Unit tests use a mock platform.Client + an in-memory or scratch `PostgresStore`. The harness pattern:

```go
func TestCollectThings(t *testing.T) {
    ctx := context.Background()
    mockClient := &mockPlatformClient{
        things: []model.Thing{{ID: 1, Name: "alpha"}, {ID: 2, Name: "beta"}},
    }
    sc := NewStagedCollectorWithClient(mockClient, store, logger)
    result := &CollectResult{RepoID: 42}
    sw := db.NewStagingWriter(store, logger)

    sc.collectThings(ctx, sw, "owner", "repo", time.Time{}, result)

    sw.Flush(ctx)
    if result.ThingsCount != 2 {
        t.Errorf("expected 2 things, got %d", result.ThingsCount)
    }
}
```

For integration tests against a real PostgreSQL via `AVELOXIS_TEST_DB`, see [`testing.md`](testing.md).

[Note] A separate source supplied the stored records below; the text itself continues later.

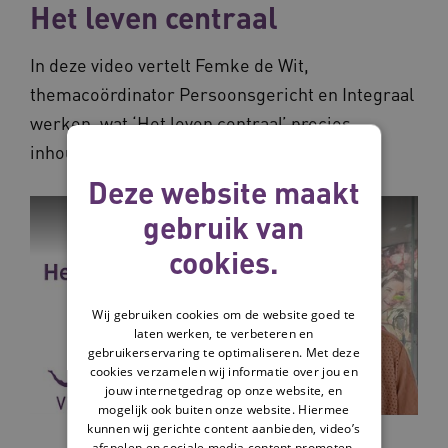
Het leven centraal
In deze video vertelt Femke de Wit,
themacoördinator Persoonsgericht en Integraal
werken, wat ‘Het leven centraal’ precies
inhoudt.
Deze website maakt
gebruik van
cookies.
Wij gebruiken cookies om de website goed te
laten werken, te verbeteren en
gebruikerservaring te optimaliseren. Met deze
cookies verzamelen wij informatie over jou en
jouw internetgedrag op onze website, en
mogelijk ook buiten onze website. Hiermee
kunnen wij gerichte content aanbieden, video’s
afspelen en sociale media content promoten.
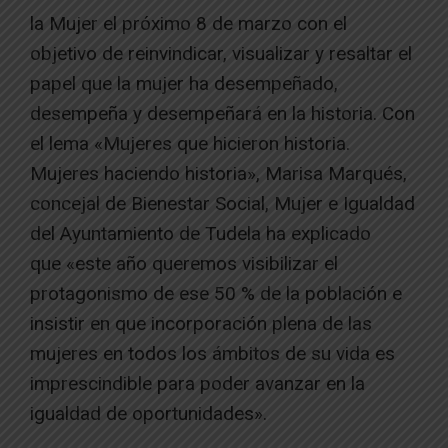
la Mujer el próximo 8 de marzo con el
objetivo de reinvindicar, visualizar y resaltar el
papel que la mujer ha desempeñado,
desempeña y desempeñará en la historia. Con
el lema «Mujeres que hicieron historia.
Mujeres haciendo historia», Marisa Marqués,
concejal de Bienestar Social, Mujer e Igualdad
del Ayuntamiento de Tudela ha explicado
que «este año queremos visibilizar el
protagonismo de ese 50 % de la población e
insistir en que incorporación plena de las
mujeres en todos los ámbitos de su vida es
imprescindible para poder avanzar en la
igualdad de oportunidades».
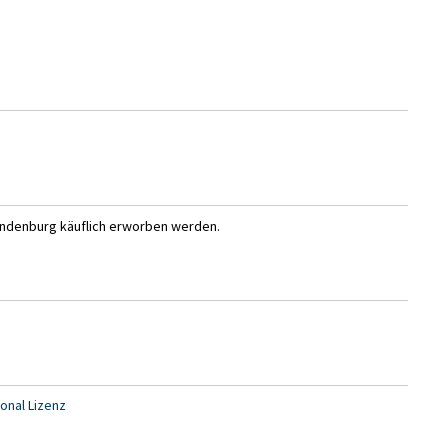
andenburg käuflich erworben werden.
onal Lizenz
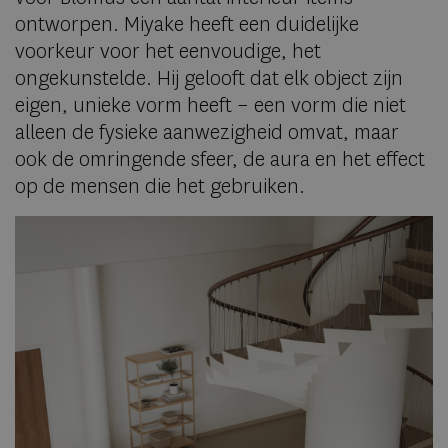
ontworpen. Miyake heeft een duidelijke
voorkeur voor het eenvoudige, het
ongekunstelde. Hij gelooft dat elk object zijn
eigen, unieke vorm heeft – een vorm die niet
alleen de fysieke aanwezigheid omvat, maar
ook de omringende sfeer, de aura en het effect
op de mensen die het gebruiken.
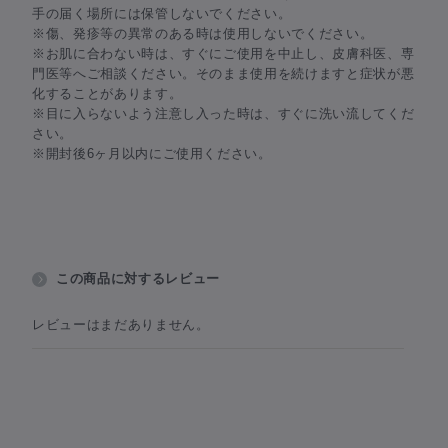
手の届く場所には保管しないでください。
※傷、発疹等の異常のある時は使用しないでください。
※お肌に合わない時は、すぐにご使用を中止し、皮膚科医、専
門医等へご相談ください。そのまま使用を続けますと症状が悪
化することがあります。
※目に入らないよう注意し入った時は、すぐに洗い流してくだ
さい。
※開封後6ヶ月以内にご使用ください。
この商品に対するレビュー
レビューはまだありません。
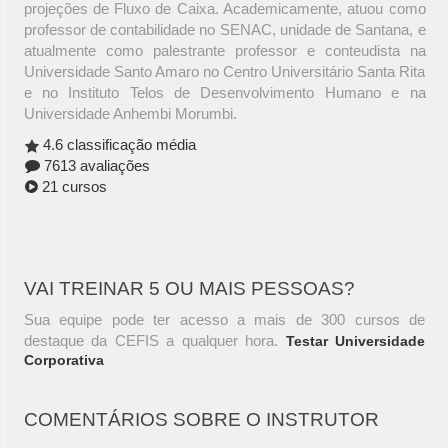
projeções de Fluxo de Caixa. Academicamente, atuou como
professor de contabilidade no SENAC, unidade de Santana, e
atualmente como palestrante professor e conteudista na
Universidade Santo Amaro no Centro Universitário Santa Rita
e no Instituto Telos de Desenvolvimento Humano e na
Universidade Anhembi Morumbi.
4.6 classificação média
7613 avaliações
21 cursos
VAI TREINAR 5 OU MAIS PESSOAS?
Sua equipe pode ter acesso a mais de 300 cursos de
destaque da CEFIS a qualquer hora.
Testar Universidade
Corporativa
COMENTÁRIOS SOBRE O INSTRUTOR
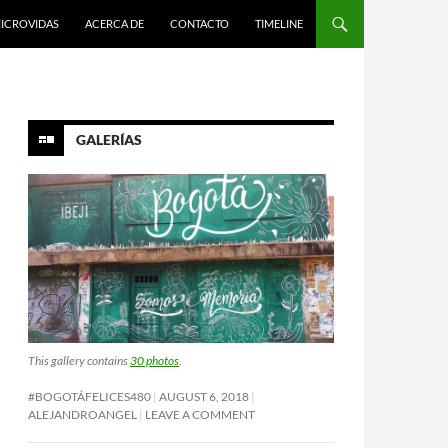
ICROVIDAS
ACERCA DE
CONTACTO
TIMELINE
GALERÍAS
This gallery contains
30 photos
.
#BOGOTÁFELICES480
AUGUST 6, 2018
ALEJANDROANGEL
LEAVE A COMMENT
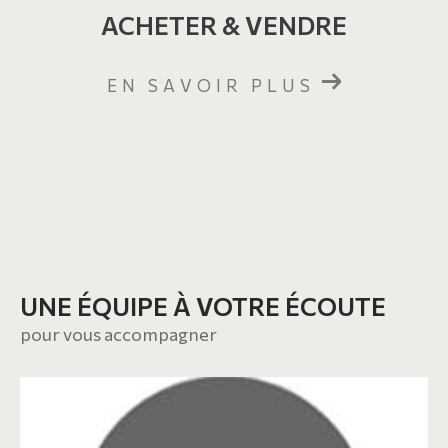
ACHETER & VENDRE
EN SAVOIR PLUS
UNE ÉQUIPE À VOTRE ÉCOUTE
pour vous accompagner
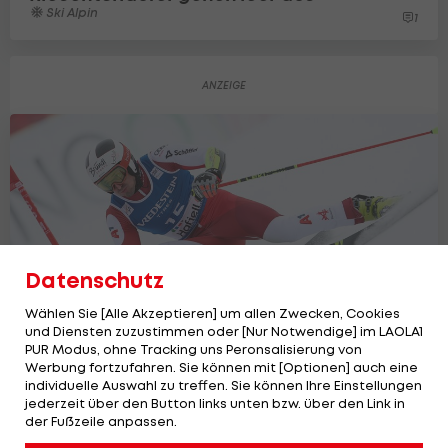
Ski Alpin
1
Datenschutz
Wählen Sie [Alle Akzeptieren] um allen Zwecken, Cookies
und Diensten zuzustimmen oder [Nur Notwendige] im LAOLA1
PUR Modus, ohne Tracking uns Peronsalisierung von
Werbung fortzufahren. Sie können mit [Optionen] auch eine
individuelle Auswahl zu treffen. Sie können Ihre Einstellungen
jederzeit über den Button links unten bzw. über den Link in
der Fußzeile anpassen.
Schweizer Dominanz: Ergebnis des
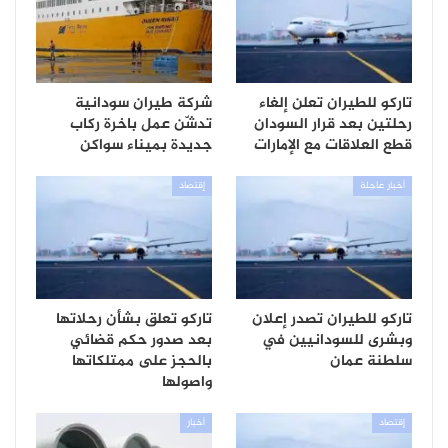
تاركو للطيران تعلن إلغاء
شركة طيران سودانية
رحلتين بعد قرار السودان
تدشّن عمل باخرة ركاب
قطع العلاقات مع الإمارات
جديدة بميناء سواكن
أخبار عاجلة
إقتصاد
تاركو للطيران تصدر إعلان
تاركو تعلق بشأن رحلاتها
وبشرى للسودانيين في
بعد صدور حكم قضائي
سلطنة عمان
بالحجز على ممتلكاتها
واصولها
إقتصاد
أخبار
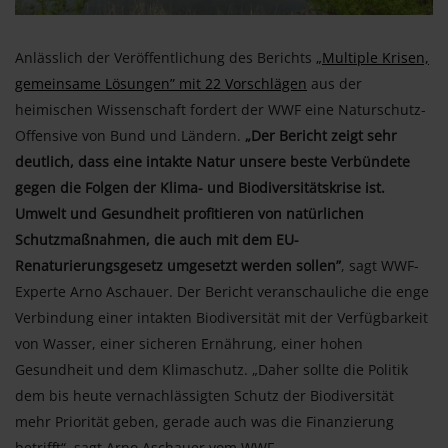
Anlässlich der Veröffentlichung des Berichts
„Multiple Krisen,
gemeinsame Lösungen” mit 22 Vorschlägen
aus der
heimischen Wissenschaft fordert der WWF eine Naturschutz-
Offensive von Bund und Ländern.
„Der Bericht zeigt sehr
deutlich, dass eine intakte Natur unsere beste Verbündete
gegen die Folgen der Klima- und Biodiversitätskrise ist.
Umwelt und Gesundheit profitieren von natürlichen
Schutzmaßnahmen, die auch mit dem EU-
Renaturierungsgesetz umgesetzt werden sollen”
, sagt WWF-
Experte Arno Aschauer. Der Bericht veranschauliche die enge
Verbindung einer intakten Biodiversität mit der Verfügbarkeit
von Wasser, einer sicheren Ernährung, einer hohen
Gesundheit und dem Klimaschutz. „Daher sollte die Politik
dem bis heute vernachlässigten Schutz der Biodiversität
mehr Priorität geben, gerade auch was die Finanzierung
betrifft“, sagt Arno Aschauer vom WWF.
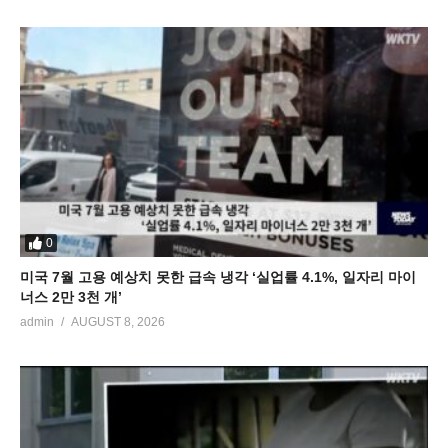
0
미국 7월 고용 예상치 못한 급속 냉각 ‘실업률 4.1%, 일자리 마이
너스 2만 3천 개’
admin
AUGUST 8, 2026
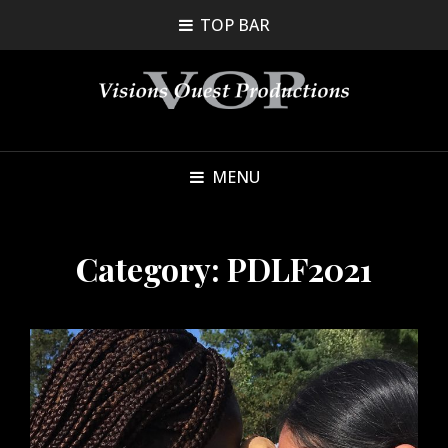
TOP BAR
MENU
Category:
PDLF2021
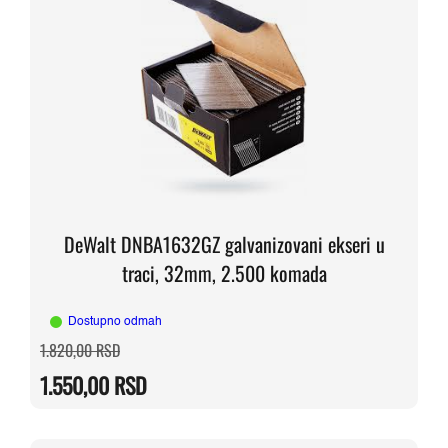
DeWalt DNBA1632GZ galvanizovani ekseri u
traci, 32mm, 2.500 komada
Dostupno odmah
Originalna
Trenutna
1.820,00
RSD
cena
cena
je
je:
1.550,00
RSD
bila:
1.550,00 RSD.
1.820,00 RSD.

## Order-of-operations checklist

When adding a phase:

1. **Decide the phase type** (per-repo inline, background ticker, decoupled worker).
2. **Decide the data model** — new entity type, new columns on existing, new table?
3. **Write the platform.Client method** if the data comes from an external API (or extend existing).
4. **Write the failing test.**
5. **Implement the phase function** following the relevant template above.
6. **Wire into the scheduler / staged collector** at the right phase position.
7. **Add config knobs** with the `Interval / BatchSize / Cooldown` pattern if it's a background task.
8. **Test, document, version-bump, CLAUDE.md entry.**

## A real example to study

Read `internal/scheduler/repo_metadata_backfill.go` (~140 lines) — the v0.23.0 background phase that backfills `repo_description` and `primary_language` on existing rows. It's the cleanest minimal example of the periodic-ticker pattern: config knob, candidate query, per-row processing with continue-on-error, deterministic exit when the candidate set is exhausted.

Then read `internal/collector/scancode_worker.go` (~800 lines) — the v0.21.0 decoupled-worker pattern. Heavier, but it's the canonical example of a phase that needs its own lifecycle.

Between them, you've seen both ends of the phase-design spectrum.